A limitation of the study was that the overweight/obese and male participants were under-represented. However, we still retained an adequate sample size for the overweight/obese group with power to detect differences between weight groups. Although the male sample was small, there was equal distribution across weight groups, and gender was controlled for in analysis; however, future research would benefit from studying the relationship between response inhibition, overweight and intake in larger male samples as this group has been under studied in the literature.
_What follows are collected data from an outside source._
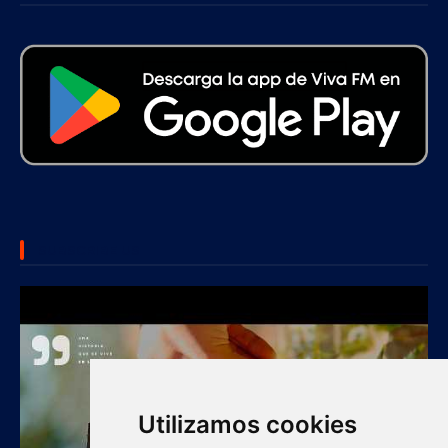
SUBSCRIBE US
Utilizamos cookies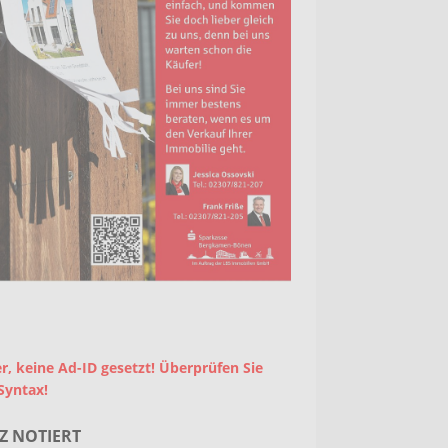
r, keine Ad-ID gesetzt! Überprüfen Sie
Syntax!
Z NOTIERT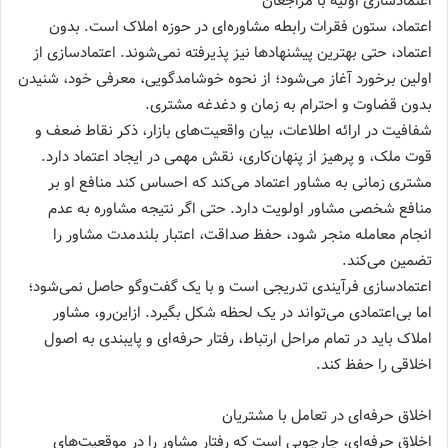
اعتمادسازی اولیه با مراجعان
اعتماد، ستون فقرات رابطه مشاوره‌ای در حوزه املاک است. بدون
اعتماد، حتی بهترین پیشنهادها نیز پذیرفته نمی‌شوند. اعتمادسازی از
اولین برخورد آغاز می‌شود؛ از نحوه خوشامدگویی، معرفی خود، شنیدن
بدون قضاوت و احترام به زمان و دغدغه مشتری.
شفافیت در ارائه اطلاعات، بیان واقعیت‌های بازار، ذکر نقاط ضعف و
قوت ملک، و پرهیز از پنهان‌کاری، نقش مهمی در ایجاد اعتماد دارد.
مشتری زمانی به مشاور اعتماد می‌کند که احساس کند منافع او بر
منافع شخصی مشاور اولویت دارد. حتی اگر نتیجه مشاوره به عدم
انجام معامله منجر شود، حفظ صداقت، اعتبار بلندمدت مشاور را
تضمین می‌کند.
اعتمادسازی فرآیندی تدریجی است و با یک گفت‌وگو حاصل نمی‌شود؛
اما بی‌اعتمادی می‌تواند در یک لحظه شکل بگیرد. ازاین‌رو، مشاور
املاک باید در تمام مراحل ارتباط، رفتار حرفه‌ای و پایبندی به اصول
اخلاقی را حفظ کند.
اخلاق حرفه‌ای در تعامل با مشتریان
اخلاق حرفه‌ای، چارچوبی است که رفتار مشاور را در موقعیت‌های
It would also be useful to assess the relative effectiveness of response inhibition training in high and low restrainers in the overweight/obese population. Houben and Jansen8 found that high restrainers ate less chocolate after chocolate no-go, response inhibition training, but this was in lean participants. If overweight restrainers already perform well in the short term; perhaps, we would see an effect of training only in those participants low in dietary restraint. However, it has been noted that restraint is an exhaustive resource and likely to result in relapse.51 Thus, while the restrained overweight and obese participants in the present study had better response inhibition to food cues than the low restrainers, this level of cognitive control may not be sustainable in the long run. Other techniques that do not rely on effortful inhibition may be more effective for helping with control of impulsive behaviour around food. An emerging research area for promoting self-control is the use of implicit priming techniques. For example, priming higher level construal thinking has been shown to enhance self-control52 and reduce snack intake,53 and does not require demanding inhibitory resources. This may be useful for both short-term improvement in low restrainers and longer-term success for high restrainers in real-world settings. In summary, for the first time in a single model, we show that being overweight and low in dietary restraint is related to poorer response inhibition to food (but not neutral) cues. We also demonstrate that poorer response inhibition to food (but not neutral) cues predicts increased snack intake, suggesting that overweight/obese groups, low in restraint, may benefit most from response inhibition training interventions.